Job item:
Retype, word for word, every line starting at the line with "Jonathan Crane, profesor" and ending with the final line of the entries; skip the pictures.

Records for this task:

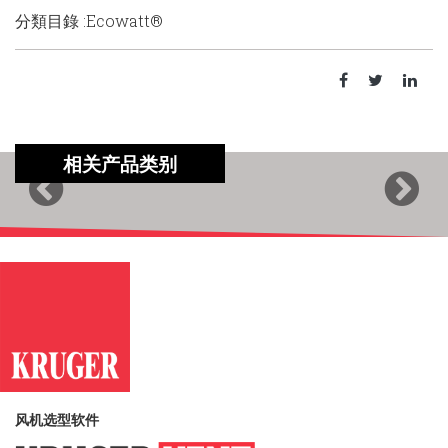
分類目錄 :Ecowatt®
相关产品类别
Previous
Next
风机选型软件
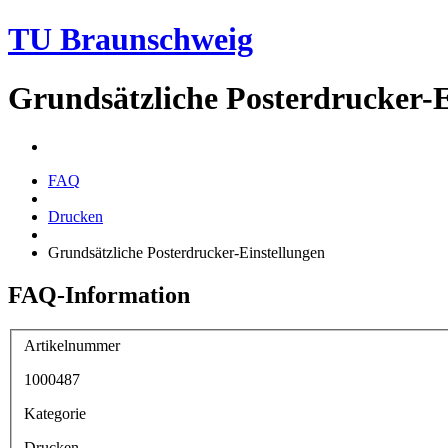
TU Braunschweig
Grundsätzliche Posterdrucker-E
FAQ
Drucken
Grundsätzliche Posterdrucker-Einstellungen
FAQ-Information
Artikelnummer
1000487
Kategorie
Drucken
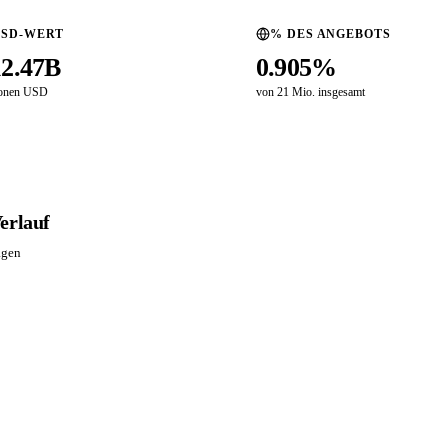
USD-WERT
% DES ANGEBOTS
12.47B
0.905%
ionen USD
von 21 Mio. insgesamt
erlauf
agen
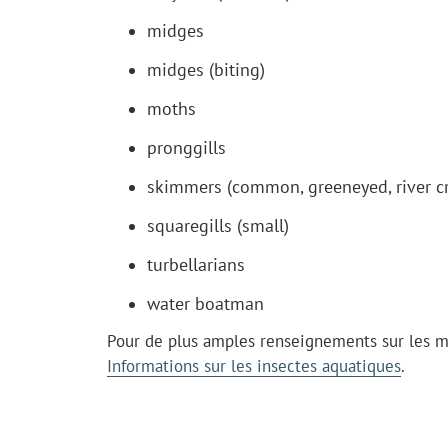
midges
midges (biting)
moths
pronggills
skimmers (common, greeneyed, river cr
squaregills (small)
turbellarians
water boatman
Pour de plus amples renseignements sur les mac
Informations sur les insectes aquatiques
.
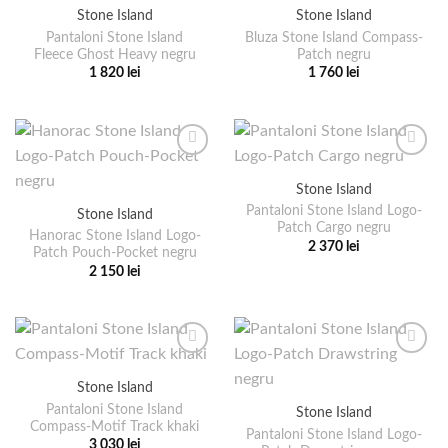
Stone Island
Stone Island
Opțiunile
variații.
pot
Pantaloni Stone Island
Bluza Stone Island Compass-
Opțiunile
Fleece Ghost Heavy negru
Patch negru
fi
pot
1 820
lei
1 760
lei
alese
fi
Acest
Acest
în
alese
produs
produs
pagina
în
are
are
produsului.
pagina
mai
mai
produsului.
multe
multe
Stone Island
variații.
variații.
Pantaloni Stone Island Logo-
Stone Island
Opțiunile
Opțiunile
Patch Cargo negru
pot
pot
Hanorac Stone Island Logo-
2 370
lei
Patch Pouch-Pocket negru
fi
fi
Acest
2 150
lei
alese
alese
produs
Acest
în
în
are
produs
pagina
pagina
mai
are
produsului.
produsului.
multe
mai
variații.
multe
Stone Island
Opțiunile
variații.
pot
Pantaloni Stone Island
Stone Island
Opțiunile
Compass-Motif Track khaki
fi
pot
Pantaloni Stone Island Logo-
3 030
lei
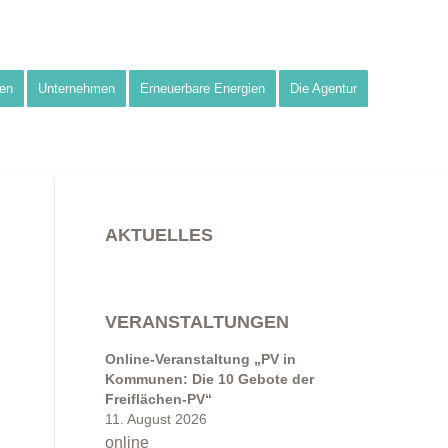
en
Unternehmen
Erneuerbare Energien
Die Agentur
AKTUELLES
VERANSTALTUNGEN
Online-Veranstaltung „PV in
Kommunen: Die 10 Gebote der
Freiflächen-PV“
11. August 2026
online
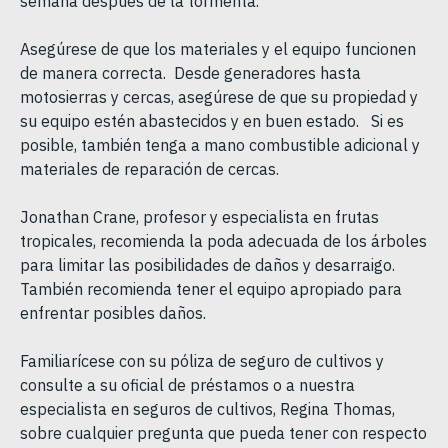
semana después de la tormenta.
Asegúrese de que los materiales y el equipo funcionen
de manera correcta. Desde generadores hasta
motosierras y cercas, asegúrese de que su propiedad y
su equipo estén abastecidos y en buen estado. Si es
posible, también tenga a mano combustible adicional y
materiales de reparación de cercas.
Jonathan Crane, profesor y especialista en frutas
tropicales, recomienda la poda adecuada de los árboles
para limitar las posibilidades de daños y desarraigo.
También recomienda tener el equipo apropiado para
enfrentar posibles daños.
Familiarícese con su póliza de seguro de cultivos y
consulte a su oficial de préstamos o a nuestra
especialista en seguros de cultivos, Regina Thomas,
sobre cualquier pregunta que pueda tener con respecto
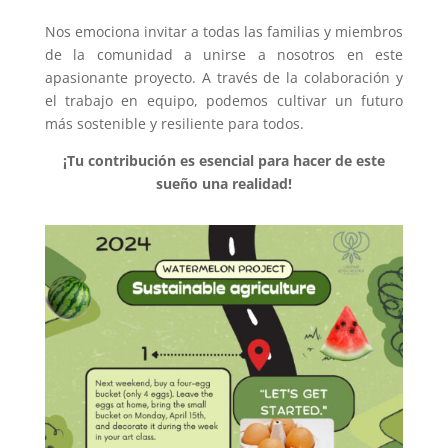
Nos emociona invitar a todas las familias y miembros
de la comunidad a unirse a nosotros en este
apasionante proyecto. A través de la colaboración y
el trabajo en equipo, podemos cultivar un futuro
más sostenible y resiliente para todos.
¡Tu contribución es esencial para hacer de este
sueño una realidad!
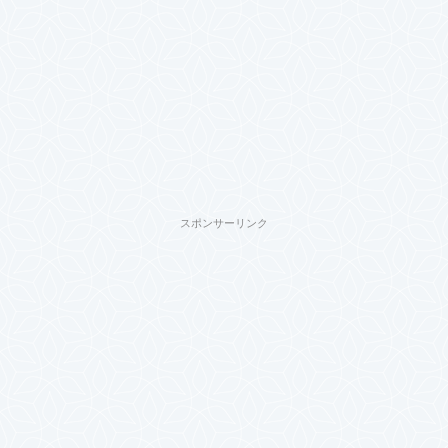
スポンサーリンク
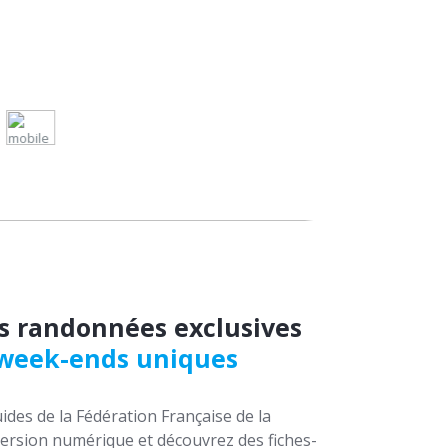
s randonnées exclusives
 week-ends uniques
ides de la Fédération Française de la
rsion numérique et découvrez des fiches-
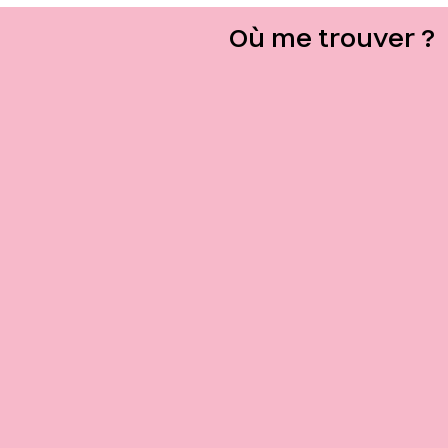
coiffure intuitive
Où me trouver ?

Task response:
Jonathan Crane, profesor y especialista en frutas
tropicales, recomienda la poda adecuada de los árboles
para limitar las posibilidades de daños y desarraigo.
También recomienda tener el equipo apropiado para
enfrentar posibles daños.
Familiarícese con su póliza de seguro de cultivos y
consulte a su oficial de préstamos o a nuestra
especialista en seguros de cultivos, Regina Thomas,
sobre cualquier pregunta que pueda tener con respecto
Nos emociona invitar a todas las familias y miembros
de la comunidad a unirse a nosotros en este
apasionante proyecto. A través de la colaboración y
el trabajo en equipo, podemos cultivar un futuro
más sostenible y resiliente para todos.
¡Tu contribución es esencial para hacer de este
sueño una realidad!
スポンサーリンク
s randonnées exclusives
 week-ends uniques
ides de la Fédération Française de la
rsion numérique et découvrez des fiches-
coiffure intuitive
Où me trouver ?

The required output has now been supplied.